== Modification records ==
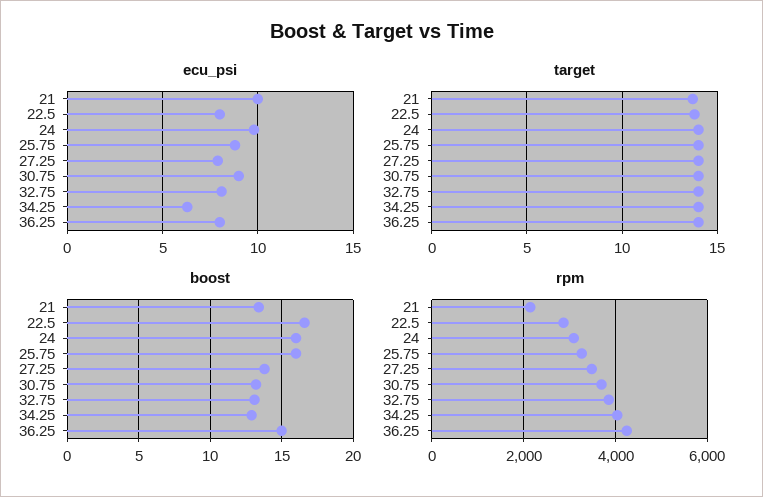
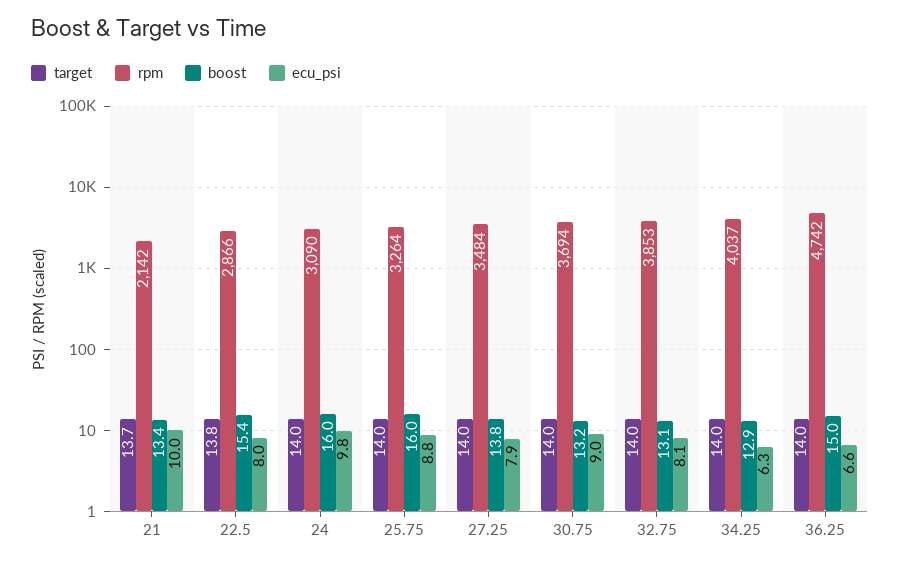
ecu_psi, 36.25: 8 -> 6.6
boost, 22.5: 16.5 -> 15.4
rpm, 36.25: 4200 -> 4742

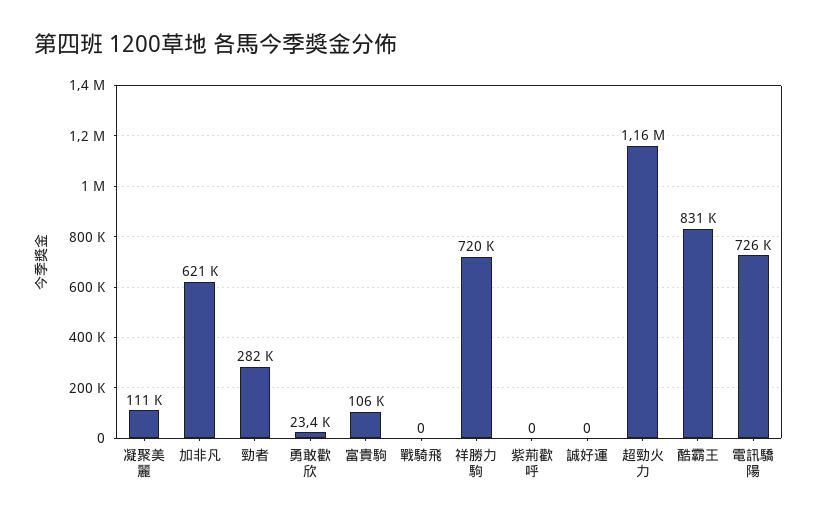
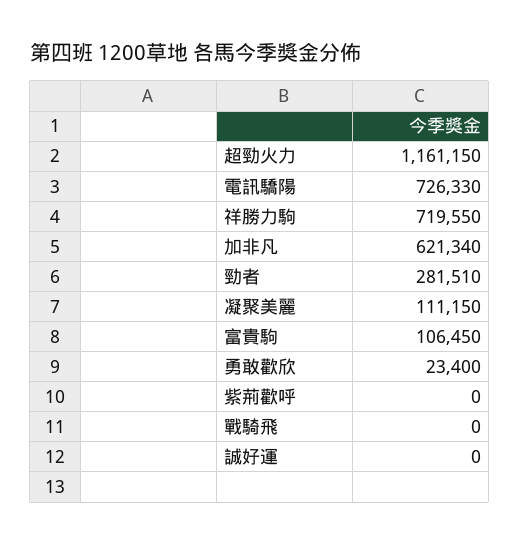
酷霸王: 831000 -> none

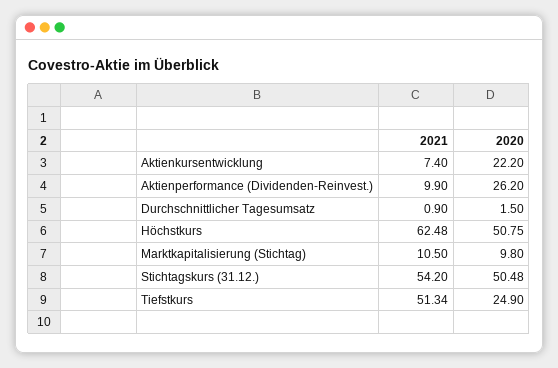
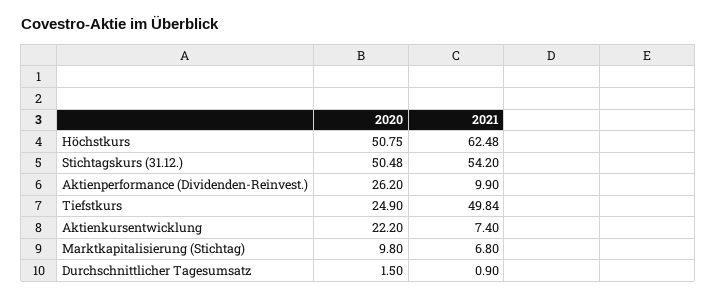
2021, Marktkapitalisierung (Stichtag): 10.5 -> 6.8
2021, Tiefstkurs: 51.34 -> 49.84

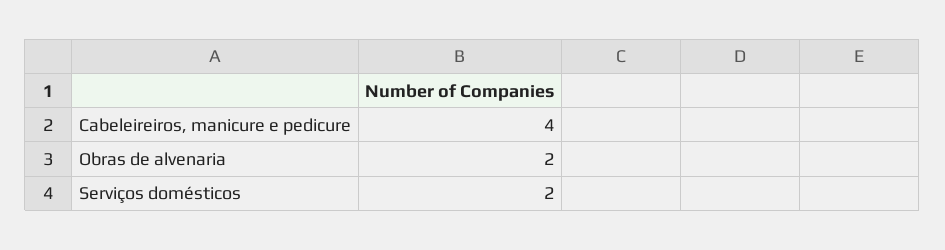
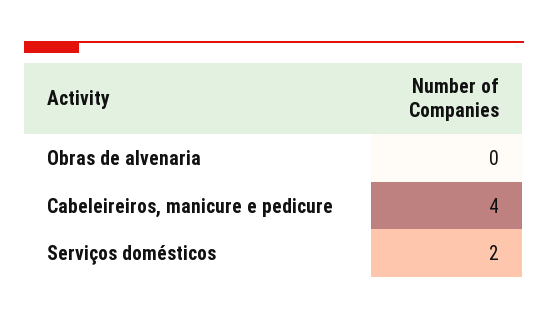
Obras de alvenaria: 2 -> 0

== Exercise goal ==
Drop the pictures and reproduce the rest of the data above exactly.

== Solution for this task ==
ecu_psi, 36.25: 8 -> 6.6
boost, 22.5: 16.5 -> 15.4
rpm, 36.25: 4200 -> 4742

酷霸王: 831000 -> none

2021, Marktkapitalisierung (Stichtag): 10.5 -> 6.8
2021, Tiefstkurs: 51.34 -> 49.84

Obras de alvenaria: 2 -> 0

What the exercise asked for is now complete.